As a merchandiser, how do you maximise value from your real estate as competition continues to heat up from the endless aisle served by Amazon?
In the brick-and-mortar world, the scarcest commodity is shelf space. Companies that manage the shelf most effectively will be more likely than their competitors to survive and thrive in the ever-changing tide of retail.
Ironically, retail spacing strategies haven’t kept up with assortments. A decade ago, the typical US grocery store carried 30K SKUs. Today, these same stores merchandise more than 50K SKUs. And while product proliferation is rampant, store space has remained relatively static.

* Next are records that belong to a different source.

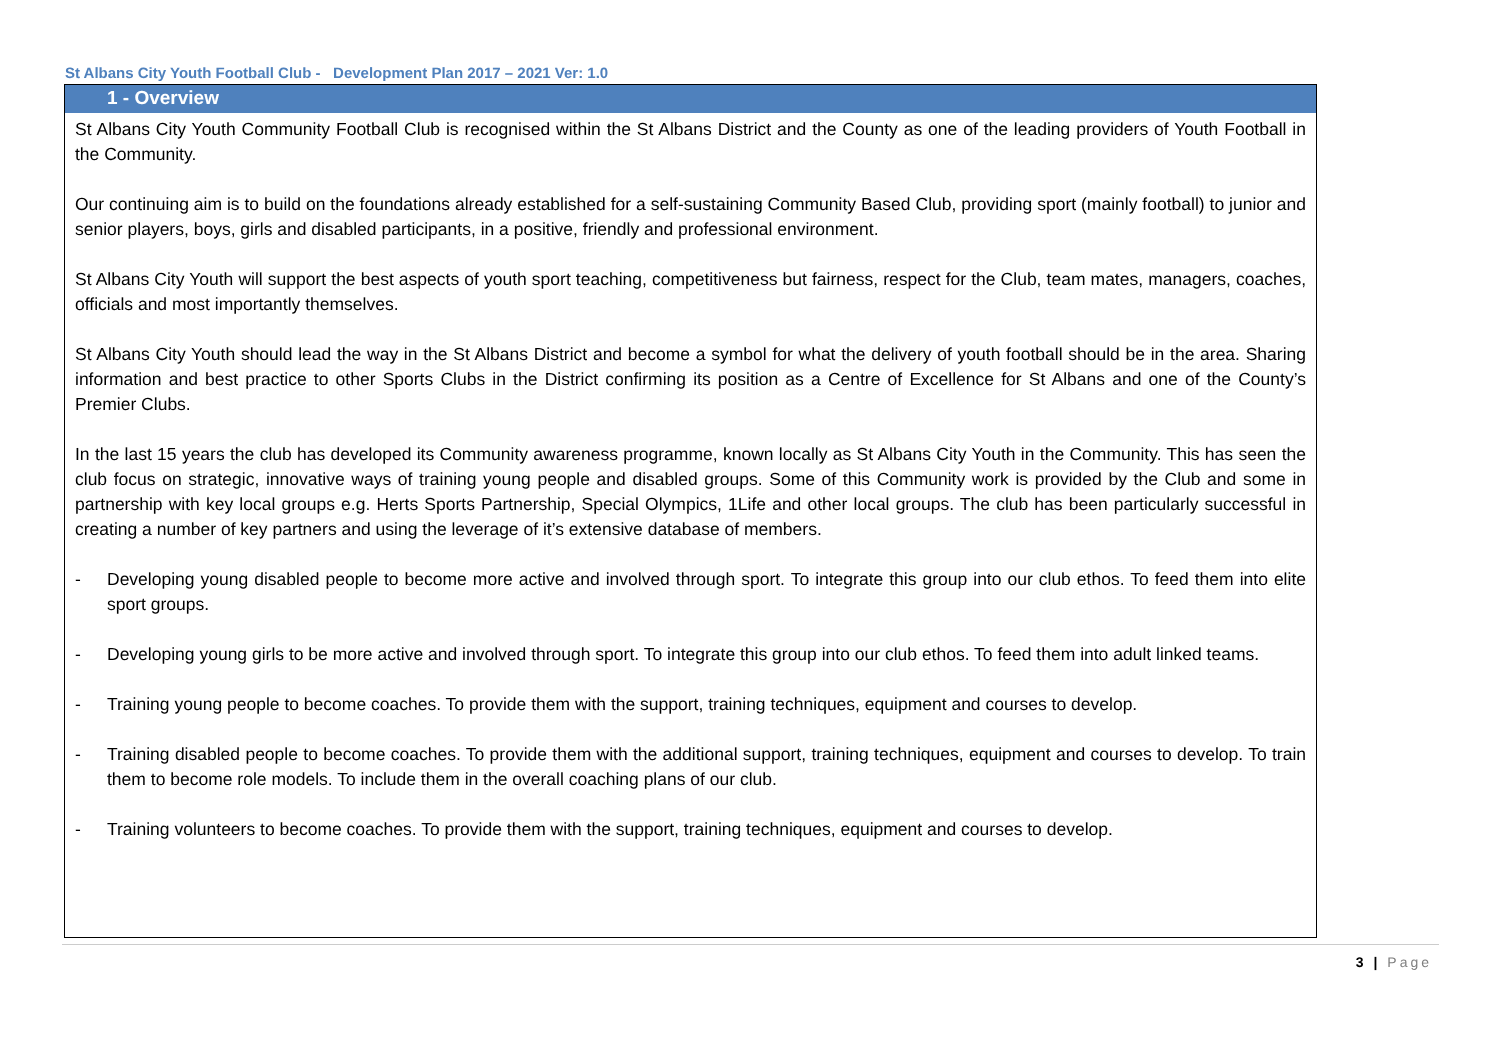St Albans City Youth Football Club - Development Plan 2017 – 2021 Ver: 1.0
1 - Overview
St Albans City Youth Community Football Club is recognised within the St Albans District and the County as one of the leading providers of Youth Football in the Community.
Our continuing aim is to build on the foundations already established for a self-sustaining Community Based Club, providing sport (mainly football) to junior and senior players, boys, girls and disabled participants, in a positive, friendly and professional environment.
St Albans City Youth will support the best aspects of youth sport teaching, competitiveness but fairness, respect for the Club, team mates, managers, coaches, officials and most importantly themselves.
St Albans City Youth should lead the way in the St Albans District and become a symbol for what the delivery of youth football should be in the area. Sharing information and best practice to other Sports Clubs in the District confirming its position as a Centre of Excellence for St Albans and one of the County’s Premier Clubs.
In the last 15 years the club has developed its Community awareness programme, known locally as St Albans City Youth in the Community. This has seen the club focus on strategic, innovative ways of training young people and disabled groups. Some of this Community work is provided by the Club and some in partnership with key local groups e.g. Herts Sports Partnership, Special Olympics, 1Life and other local groups. The club has been particularly successful in creating a number of key partners and using the leverage of it’s extensive database of members.
- Developing young disabled people to become more active and involved through sport. To integrate this group into our club ethos. To feed them into elite sport groups.
- Developing young girls to be more active and involved through sport. To integrate this group into our club ethos. To feed them into adult linked teams.
- Training young people to become coaches. To provide them with the support, training techniques, equipment and courses to develop.
- Training disabled people to become coaches. To provide them with the additional support, training techniques, equipment and courses to develop. To train them to become role models. To include them in the overall coaching plans of our club.
- Training volunteers to become coaches. To provide them with the support, training techniques, equipment and courses to develop.
3 | Page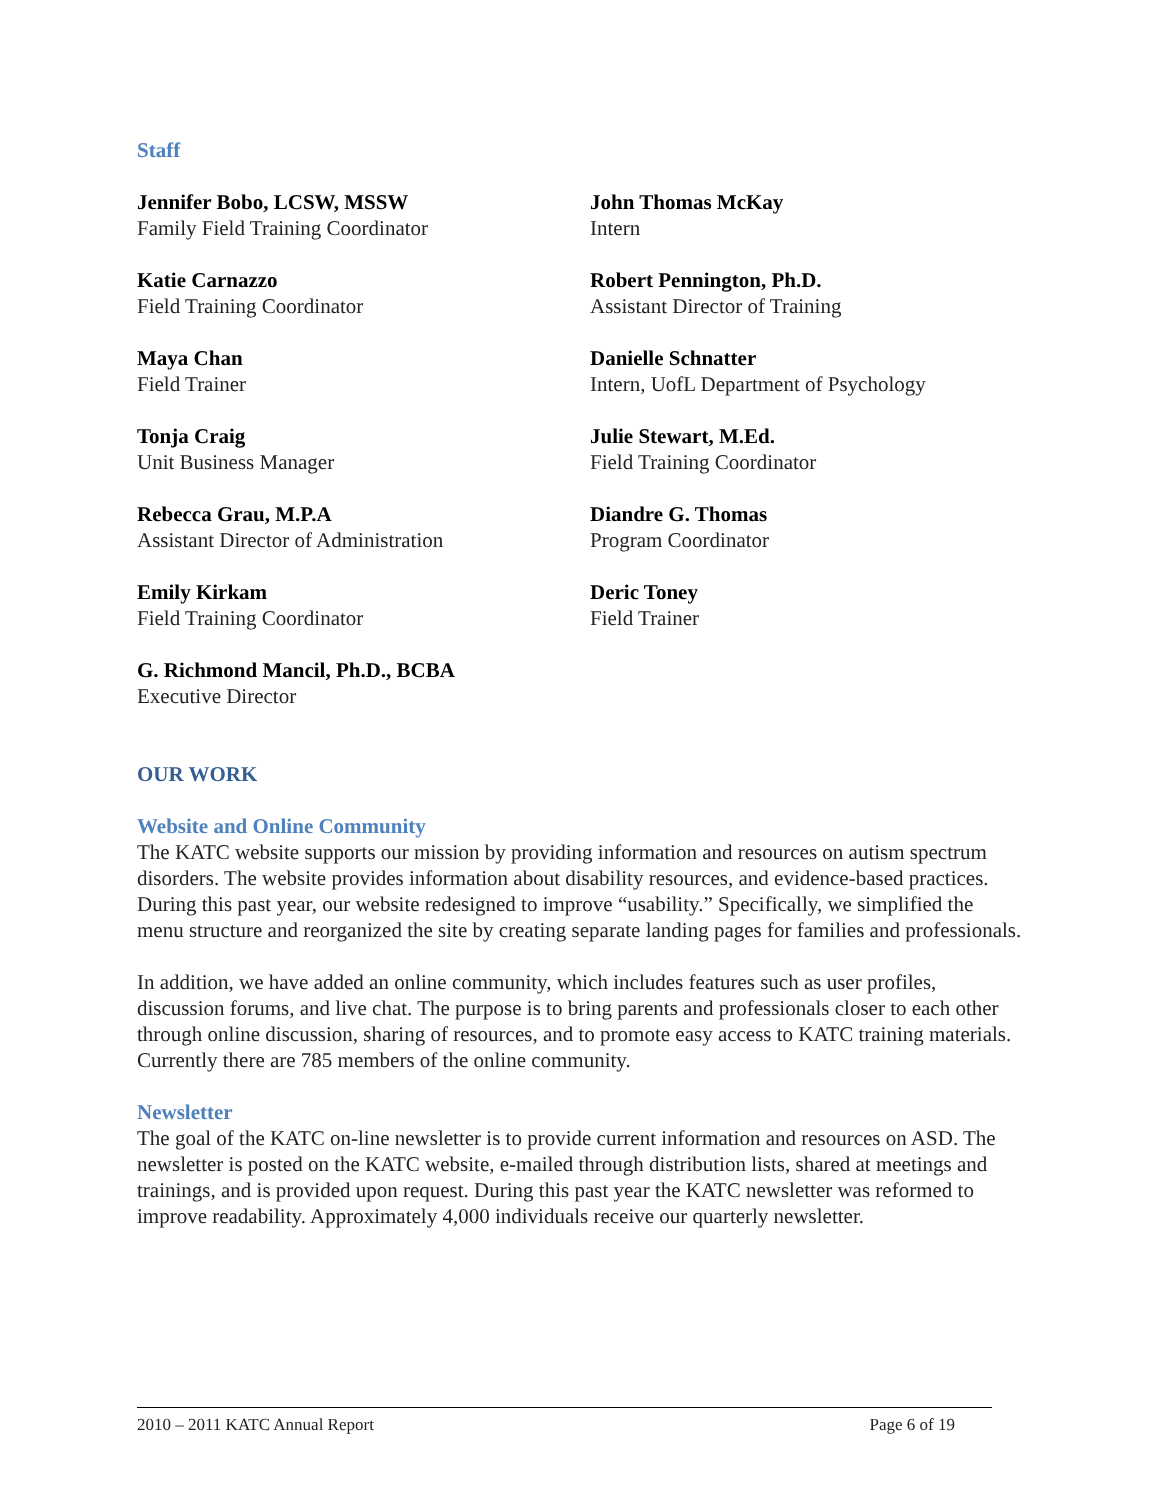Staff
Jennifer Bobo, LCSW, MSSW
Family Field Training Coordinator
John Thomas McKay
Intern
Katie Carnazzo
Field Training Coordinator
Robert Pennington, Ph.D.
Assistant Director of Training
Maya Chan
Field Trainer
Danielle Schnatter
Intern, UofL Department of Psychology
Tonja Craig
Unit Business Manager
Julie Stewart, M.Ed.
Field Training Coordinator
Rebecca Grau, M.P.A
Assistant Director of Administration
Diandre G. Thomas
Program Coordinator
Emily Kirkam
Field Training Coordinator
Deric Toney
Field Trainer
G. Richmond Mancil, Ph.D., BCBA
Executive Director
OUR WORK
Website and Online Community
The KATC website supports our mission by providing information and resources on autism spectrum disorders. The website provides information about disability resources, and evidence-based practices. During this past year, our website redesigned to improve “usability.” Specifically, we simplified the menu structure and reorganized the site by creating separate landing pages for families and professionals.
In addition, we have added an online community, which includes features such as user profiles, discussion forums, and live chat. The purpose is to bring parents and professionals closer to each other through online discussion, sharing of resources, and to promote easy access to KATC training materials. Currently there are 785 members of the online community.
Newsletter
The goal of the KATC on-line newsletter is to provide current information and resources on ASD. The newsletter is posted on the KATC website, e-mailed through distribution lists, shared at meetings and trainings, and is provided upon request. During this past year the KATC newsletter was reformed to improve readability. Approximately 4,000 individuals receive our quarterly newsletter.
2010 – 2011 KATC Annual Report Page 6 of 19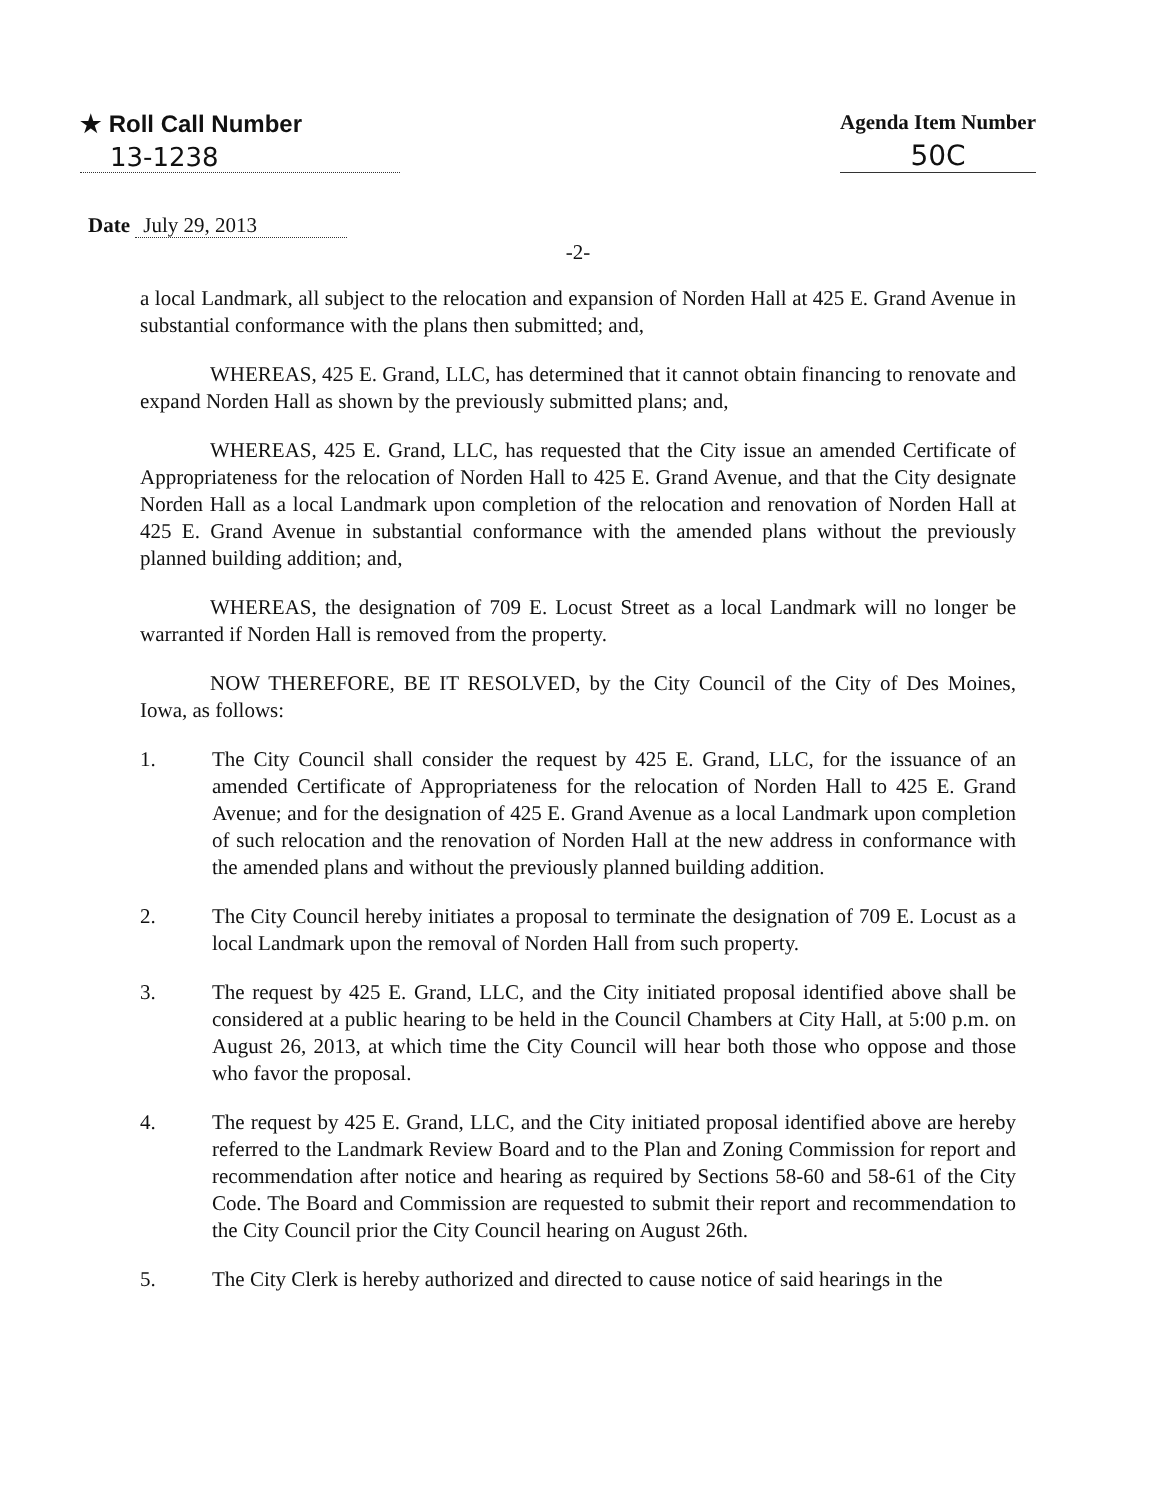★ Roll Call Number
13-1238
Agenda Item Number
50C
Date July 29, 2013
-2-
a local Landmark, all subject to the relocation and expansion of Norden Hall at 425 E. Grand Avenue in substantial conformance with the plans then submitted; and,
WHEREAS, 425 E. Grand, LLC, has determined that it cannot obtain financing to renovate and expand Norden Hall as shown by the previously submitted plans; and,
WHEREAS, 425 E. Grand, LLC, has requested that the City issue an amended Certificate of Appropriateness for the relocation of Norden Hall to 425 E. Grand Avenue, and that the City designate Norden Hall as a local Landmark upon completion of the relocation and renovation of Norden Hall at 425 E. Grand Avenue in substantial conformance with the amended plans without the previously planned building addition; and,
WHEREAS, the designation of 709 E. Locust Street as a local Landmark will no longer be warranted if Norden Hall is removed from the property.
NOW THEREFORE, BE IT RESOLVED, by the City Council of the City of Des Moines, Iowa, as follows:
1. The City Council shall consider the request by 425 E. Grand, LLC, for the issuance of an amended Certificate of Appropriateness for the relocation of Norden Hall to 425 E. Grand Avenue; and for the designation of 425 E. Grand Avenue as a local Landmark upon completion of such relocation and the renovation of Norden Hall at the new address in conformance with the amended plans and without the previously planned building addition.
2. The City Council hereby initiates a proposal to terminate the designation of 709 E. Locust as a local Landmark upon the removal of Norden Hall from such property.
3. The request by 425 E. Grand, LLC, and the City initiated proposal identified above shall be considered at a public hearing to be held in the Council Chambers at City Hall, at 5:00 p.m. on August 26, 2013, at which time the City Council will hear both those who oppose and those who favor the proposal.
4. The request by 425 E. Grand, LLC, and the City initiated proposal identified above are hereby referred to the Landmark Review Board and to the Plan and Zoning Commission for report and recommendation after notice and hearing as required by Sections 58-60 and 58-61 of the City Code. The Board and Commission are requested to submit their report and recommendation to the City Council prior the City Council hearing on August 26th.
5. The City Clerk is hereby authorized and directed to cause notice of said hearings in the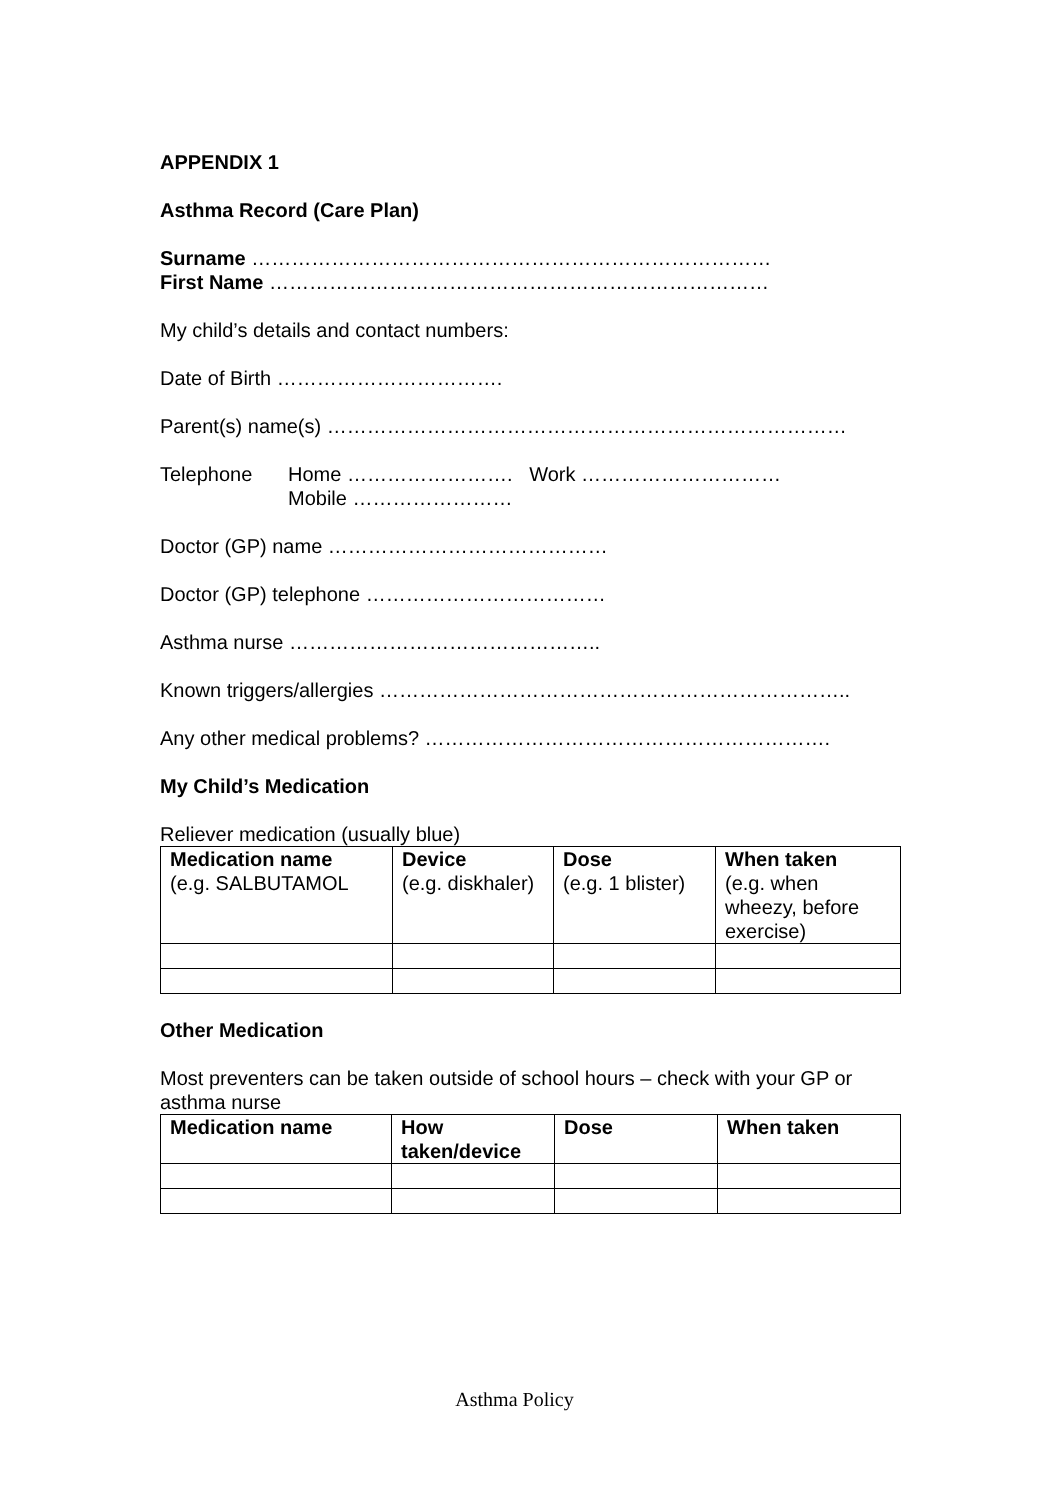APPENDIX 1
Asthma Record (Care Plan)
Surname ……………………………………………………………………
First Name …………………………………………………………………
My child’s details and contact numbers:
Date of Birth …………………………….
Parent(s) name(s) ……………………………………………………………………
Telephone Home ……………………. Work …………………………
Mobile ……………………
Doctor (GP) name ……………………………………
Doctor (GP) telephone ………………………………
Asthma nurse ………………………………………..
Known triggers/allergies ……………………………………………………………..
Any other medical problems? …………………………………………………….
My Child’s Medication
Reliever medication (usually blue)
| Medication name (e.g. SALBUTAMOL | Device (e.g. diskhaler) | Dose (e.g. 1 blister) | When taken (e.g. when wheezy, before exercise) |
| --- | --- | --- | --- |
Other Medication
Most preventers can be taken outside of school hours – check with your GP or asthma nurse
| Medication name | How taken/device | Dose | When taken |
| --- | --- | --- | --- |
Asthma Policy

While the art of the assortment will always be important, identifying how much finite store space to allocate within and across each level of merchandise is essential. Successful retailers understand that they must take a strategic approach to space planning, with shelves allocated to deliver maximum sales return for the store overall.
Demand analytics has a key role to play in retail space optimization. As the “umpire” between category managers squabbling over who should forego space, data analytics can help you determine the optimal space distribution among departments—and the fair share of space that should go to categories and sub-categories to best meet customer demand.
The store that does the best job in allocating space, from bikes to car parts, gas grills to plumbing supplies, is the store that is best positioned to make more granular sub-category and SKU-level allocation decisions. This retailer will grow basket value.
How do you get there? We use data analytics on customer catchment, competition and market trend data to cluster stores into groups. These store clusters help retailers make strategic decisions about new services like concession space for a coffee shop, dry cleaners or mobile phone counter: In addition to data the stores have on customer demand, clustering incorporates external, contextual data to help determine which stores are a good or bad fit for certain services.
The insights gleaned through analytics should guide the rollout of new offerings, and help you build a clear business case to support the capital required to change your store layout—and create your exit plan for dying categories. We compile a ranked list of stores that offer the best opportunity for sales improvement through space reallocation, allowing the COO to invest where returns will be greatest.
In any change management program, it’s vital to measure incremental sales through test and learn to prove value and support a wider rollout. We typically see sales lifts of 1% to 3% versus control stores in retailers who implement this approach to strategic space planning.
Your sales space is your most valuable asset. Use data analytics to make the most of it.